To reduce genetic variation and identify peptide biomarkers representative of early and late recurrence, we analyzed pooled samples from each group using LC–MS/MS, ensuring equal protein amounts in each pool17. Serum samples were purified using C18 ZipTip and analyzed for peptide content via LC–MS/MS on the Q-TOF Impact II™ system. Specifically, one microliter of peptide digests was enriched on a µ-Precolumn (300 μm i.d. × 5 mm, C18 Pepmap 100, 5 μm, 100 Å; Thermo Scientific, UK) and subsequently separated on a 75 μm i.d. × 15 cm column packed with Acclaim PepMap RSLC C18, 2 μm, 100 Å (nanoViper, Thermo Scientific, UK). The C18 column was maintained at 60 °C in a thermostatted oven. Solvents A and B, containing 0.1% formic acid in water and 0.1% formic acid in 80% acetonitrile, respectively, were used to elute peptides with a gradient of 5–55% solvent B over 30 min at a constant flow rate of 0.30 µL/min. Electrospray ionization was performed at 1.6 kV using the CaptiveSpray, with nitrogen as the drying gas at a flow rate of approximately 50 L/h. Collision-induced dissociation (CID) was conducted with nitrogen as the collision gas, and both MS and MS/MS spectra were acquired in positive-ion mode at a frequency of 2 Hz over an m/z range of 150–2200, with collision energy adjusted to 10 eV according to m/z. Each sample was analyzed in triplicate, and MaxQuant version 2.5.0.0 (Tyanova et al., 2016) was used for peptide quantification and sequencing, employing the Andromeda search engine to match MS/MS spectra against the Uniprot Homo sapiens database. The enzyme specificity was set at unspecific digestion. Variable modifications were set to oxidation of methionine residues and N-terminal protein acetylation. In the settings of advanced identifications, matching between runs was enabled (with standard settings). All other settings were kept as standard. The protein false discovery rate (FDR) was controlled at 1%, estimated using reverse-sequence searches, with a maximum of five modifications allowed per peptide for data analysis.

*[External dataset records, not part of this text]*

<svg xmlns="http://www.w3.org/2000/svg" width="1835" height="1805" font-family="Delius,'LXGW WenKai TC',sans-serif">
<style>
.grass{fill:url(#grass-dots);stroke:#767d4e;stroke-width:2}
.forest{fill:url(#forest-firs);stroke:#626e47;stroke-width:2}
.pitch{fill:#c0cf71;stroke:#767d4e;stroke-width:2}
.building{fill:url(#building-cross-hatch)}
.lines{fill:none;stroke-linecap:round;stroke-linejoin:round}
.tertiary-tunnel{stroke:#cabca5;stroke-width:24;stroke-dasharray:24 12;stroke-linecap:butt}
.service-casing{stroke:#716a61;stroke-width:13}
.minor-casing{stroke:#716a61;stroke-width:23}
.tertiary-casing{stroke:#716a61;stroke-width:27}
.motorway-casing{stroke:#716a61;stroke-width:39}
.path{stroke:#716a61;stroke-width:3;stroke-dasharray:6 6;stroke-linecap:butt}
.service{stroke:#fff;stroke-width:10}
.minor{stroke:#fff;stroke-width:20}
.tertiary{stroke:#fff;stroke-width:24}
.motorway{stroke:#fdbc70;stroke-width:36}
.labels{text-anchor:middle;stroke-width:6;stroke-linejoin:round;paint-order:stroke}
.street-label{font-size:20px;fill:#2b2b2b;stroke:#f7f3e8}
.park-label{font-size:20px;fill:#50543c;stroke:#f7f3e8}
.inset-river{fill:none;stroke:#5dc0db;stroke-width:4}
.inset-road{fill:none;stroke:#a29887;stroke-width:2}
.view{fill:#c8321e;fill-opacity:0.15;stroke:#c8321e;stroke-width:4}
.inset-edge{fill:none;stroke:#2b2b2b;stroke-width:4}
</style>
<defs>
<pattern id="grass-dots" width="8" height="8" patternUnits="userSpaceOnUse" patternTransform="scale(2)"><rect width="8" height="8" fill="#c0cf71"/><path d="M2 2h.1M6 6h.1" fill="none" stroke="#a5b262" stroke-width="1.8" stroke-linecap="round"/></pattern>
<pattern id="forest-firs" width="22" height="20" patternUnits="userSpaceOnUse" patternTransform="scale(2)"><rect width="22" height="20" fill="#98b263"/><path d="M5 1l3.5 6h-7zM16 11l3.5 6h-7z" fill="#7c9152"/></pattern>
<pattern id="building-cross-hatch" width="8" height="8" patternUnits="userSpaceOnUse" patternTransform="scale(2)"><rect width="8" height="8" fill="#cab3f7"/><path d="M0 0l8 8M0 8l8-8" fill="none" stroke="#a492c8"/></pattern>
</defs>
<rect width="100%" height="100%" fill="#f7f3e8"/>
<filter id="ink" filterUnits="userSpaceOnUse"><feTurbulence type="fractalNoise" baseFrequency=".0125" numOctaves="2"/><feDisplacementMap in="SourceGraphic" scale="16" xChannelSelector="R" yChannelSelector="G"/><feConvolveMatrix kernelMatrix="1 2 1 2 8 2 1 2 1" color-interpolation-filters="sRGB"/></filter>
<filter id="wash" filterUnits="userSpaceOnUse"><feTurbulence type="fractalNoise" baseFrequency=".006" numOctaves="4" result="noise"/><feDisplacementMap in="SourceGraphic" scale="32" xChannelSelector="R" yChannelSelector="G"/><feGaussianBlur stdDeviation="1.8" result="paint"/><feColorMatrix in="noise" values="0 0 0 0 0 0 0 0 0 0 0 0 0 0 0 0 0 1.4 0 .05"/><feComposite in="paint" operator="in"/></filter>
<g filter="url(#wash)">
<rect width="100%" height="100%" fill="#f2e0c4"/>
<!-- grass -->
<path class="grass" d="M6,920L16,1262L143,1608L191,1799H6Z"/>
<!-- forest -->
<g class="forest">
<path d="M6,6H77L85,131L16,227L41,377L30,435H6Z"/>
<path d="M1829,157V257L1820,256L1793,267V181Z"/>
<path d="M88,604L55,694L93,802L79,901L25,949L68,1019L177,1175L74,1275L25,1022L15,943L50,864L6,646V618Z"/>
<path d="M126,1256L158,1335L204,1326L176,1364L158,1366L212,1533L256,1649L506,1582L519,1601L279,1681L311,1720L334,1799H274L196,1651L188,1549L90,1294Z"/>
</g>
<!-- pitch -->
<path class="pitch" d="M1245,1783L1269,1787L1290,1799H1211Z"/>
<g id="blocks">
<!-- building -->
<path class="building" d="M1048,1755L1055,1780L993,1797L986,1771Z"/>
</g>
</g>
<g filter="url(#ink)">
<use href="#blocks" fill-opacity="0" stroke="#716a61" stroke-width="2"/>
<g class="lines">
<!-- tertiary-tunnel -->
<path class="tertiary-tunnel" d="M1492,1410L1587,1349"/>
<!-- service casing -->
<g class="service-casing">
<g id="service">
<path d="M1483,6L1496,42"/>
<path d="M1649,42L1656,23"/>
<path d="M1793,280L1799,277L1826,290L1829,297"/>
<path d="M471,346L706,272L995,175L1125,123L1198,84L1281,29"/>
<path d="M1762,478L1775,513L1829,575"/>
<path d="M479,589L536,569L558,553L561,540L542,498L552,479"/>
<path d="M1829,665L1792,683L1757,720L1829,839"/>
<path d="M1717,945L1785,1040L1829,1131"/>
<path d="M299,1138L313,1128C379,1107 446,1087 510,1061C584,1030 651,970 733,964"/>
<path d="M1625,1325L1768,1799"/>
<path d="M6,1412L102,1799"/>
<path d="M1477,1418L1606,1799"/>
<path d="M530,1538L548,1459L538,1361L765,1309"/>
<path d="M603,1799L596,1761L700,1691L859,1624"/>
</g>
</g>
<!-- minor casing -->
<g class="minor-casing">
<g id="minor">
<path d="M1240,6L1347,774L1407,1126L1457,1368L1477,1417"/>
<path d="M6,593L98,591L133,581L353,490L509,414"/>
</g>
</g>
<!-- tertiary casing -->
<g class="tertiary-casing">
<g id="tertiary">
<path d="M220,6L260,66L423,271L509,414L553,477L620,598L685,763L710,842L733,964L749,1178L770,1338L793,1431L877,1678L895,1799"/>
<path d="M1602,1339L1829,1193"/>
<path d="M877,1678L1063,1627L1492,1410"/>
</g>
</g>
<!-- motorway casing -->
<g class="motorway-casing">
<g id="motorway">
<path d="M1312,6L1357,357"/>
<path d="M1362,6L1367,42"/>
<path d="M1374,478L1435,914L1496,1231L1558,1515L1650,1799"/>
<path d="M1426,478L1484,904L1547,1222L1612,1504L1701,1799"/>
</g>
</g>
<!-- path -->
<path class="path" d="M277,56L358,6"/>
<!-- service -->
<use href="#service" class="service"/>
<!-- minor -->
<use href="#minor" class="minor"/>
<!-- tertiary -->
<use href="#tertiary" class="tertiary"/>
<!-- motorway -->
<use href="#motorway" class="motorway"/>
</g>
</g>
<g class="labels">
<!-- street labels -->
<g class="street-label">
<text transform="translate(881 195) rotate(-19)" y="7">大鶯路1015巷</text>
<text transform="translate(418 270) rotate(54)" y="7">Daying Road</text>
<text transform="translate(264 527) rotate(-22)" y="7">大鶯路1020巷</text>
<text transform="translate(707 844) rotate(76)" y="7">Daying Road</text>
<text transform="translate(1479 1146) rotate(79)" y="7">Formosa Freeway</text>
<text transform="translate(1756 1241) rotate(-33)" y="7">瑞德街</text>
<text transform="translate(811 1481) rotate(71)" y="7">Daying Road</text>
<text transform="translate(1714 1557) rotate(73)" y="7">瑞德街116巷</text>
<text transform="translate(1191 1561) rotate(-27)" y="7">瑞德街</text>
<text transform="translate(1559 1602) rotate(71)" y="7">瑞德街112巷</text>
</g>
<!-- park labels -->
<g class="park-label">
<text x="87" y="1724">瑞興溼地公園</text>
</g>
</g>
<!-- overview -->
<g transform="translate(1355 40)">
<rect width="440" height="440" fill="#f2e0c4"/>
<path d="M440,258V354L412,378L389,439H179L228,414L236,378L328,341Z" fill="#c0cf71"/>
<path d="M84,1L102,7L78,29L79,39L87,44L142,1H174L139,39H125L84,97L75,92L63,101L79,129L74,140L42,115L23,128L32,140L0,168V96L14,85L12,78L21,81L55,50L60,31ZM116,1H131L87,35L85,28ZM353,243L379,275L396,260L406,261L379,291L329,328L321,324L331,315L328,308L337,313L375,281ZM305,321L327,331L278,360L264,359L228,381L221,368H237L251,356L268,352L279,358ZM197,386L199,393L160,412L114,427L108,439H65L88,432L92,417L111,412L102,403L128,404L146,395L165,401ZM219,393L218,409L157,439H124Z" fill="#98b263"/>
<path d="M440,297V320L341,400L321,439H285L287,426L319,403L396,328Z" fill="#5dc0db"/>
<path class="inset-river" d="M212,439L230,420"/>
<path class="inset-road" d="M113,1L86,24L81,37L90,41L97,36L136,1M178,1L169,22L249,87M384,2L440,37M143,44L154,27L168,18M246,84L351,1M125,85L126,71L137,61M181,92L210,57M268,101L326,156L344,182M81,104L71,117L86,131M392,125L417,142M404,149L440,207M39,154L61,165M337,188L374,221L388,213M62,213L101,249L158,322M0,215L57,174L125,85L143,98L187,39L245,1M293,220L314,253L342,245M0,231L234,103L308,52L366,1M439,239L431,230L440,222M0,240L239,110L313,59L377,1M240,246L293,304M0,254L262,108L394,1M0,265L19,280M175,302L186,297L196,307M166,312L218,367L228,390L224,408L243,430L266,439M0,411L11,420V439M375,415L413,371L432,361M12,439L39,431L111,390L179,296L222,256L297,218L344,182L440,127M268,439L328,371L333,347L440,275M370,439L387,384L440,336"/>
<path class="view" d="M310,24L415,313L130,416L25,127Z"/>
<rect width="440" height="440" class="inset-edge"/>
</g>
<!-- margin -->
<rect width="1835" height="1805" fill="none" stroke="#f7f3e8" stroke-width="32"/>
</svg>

Bioinformatics analysis of peptidomics data

Visualization and statistical analysis of the LC–MS data, including Principal Component Analysis (PCA), differential analysis (one-way ANOVA, volcano plots, boxplots, and heatmaps), were performed using MetaboAnalyst version 6.0, applying a significance threshold of p < 0.05 (Pang et al., 2022). Functional analysis of proteins containing identified peptides was conducted with the Panther database (Mi et al., 2019) and ShinyGO (Ge et al., 2020). Additionally, associations between peptides, their source proteins, and related proteins or chemicals were investigated using the STITCH database (Szklarczyk et al., 2016).

The overall survival (OS) was calculated using the Kaplan-Meier method, where disease-free survival was defined as the time from surgery to recurrence, and overall survival was defined as the time from surgery to death. Patients who survived beyond the study period had their median DFS, median survival time, and survival rates calculated with a 95% confidence interval. Comparisons between groups were analyzed using the Log-rank test, while univariate and multivariate analyses to identify prognostic factors were performed using Cox regression models. A p-value of < 0.05 was considered statistically significant. All analyses were conducted using IBM SPSS Statistics version 26.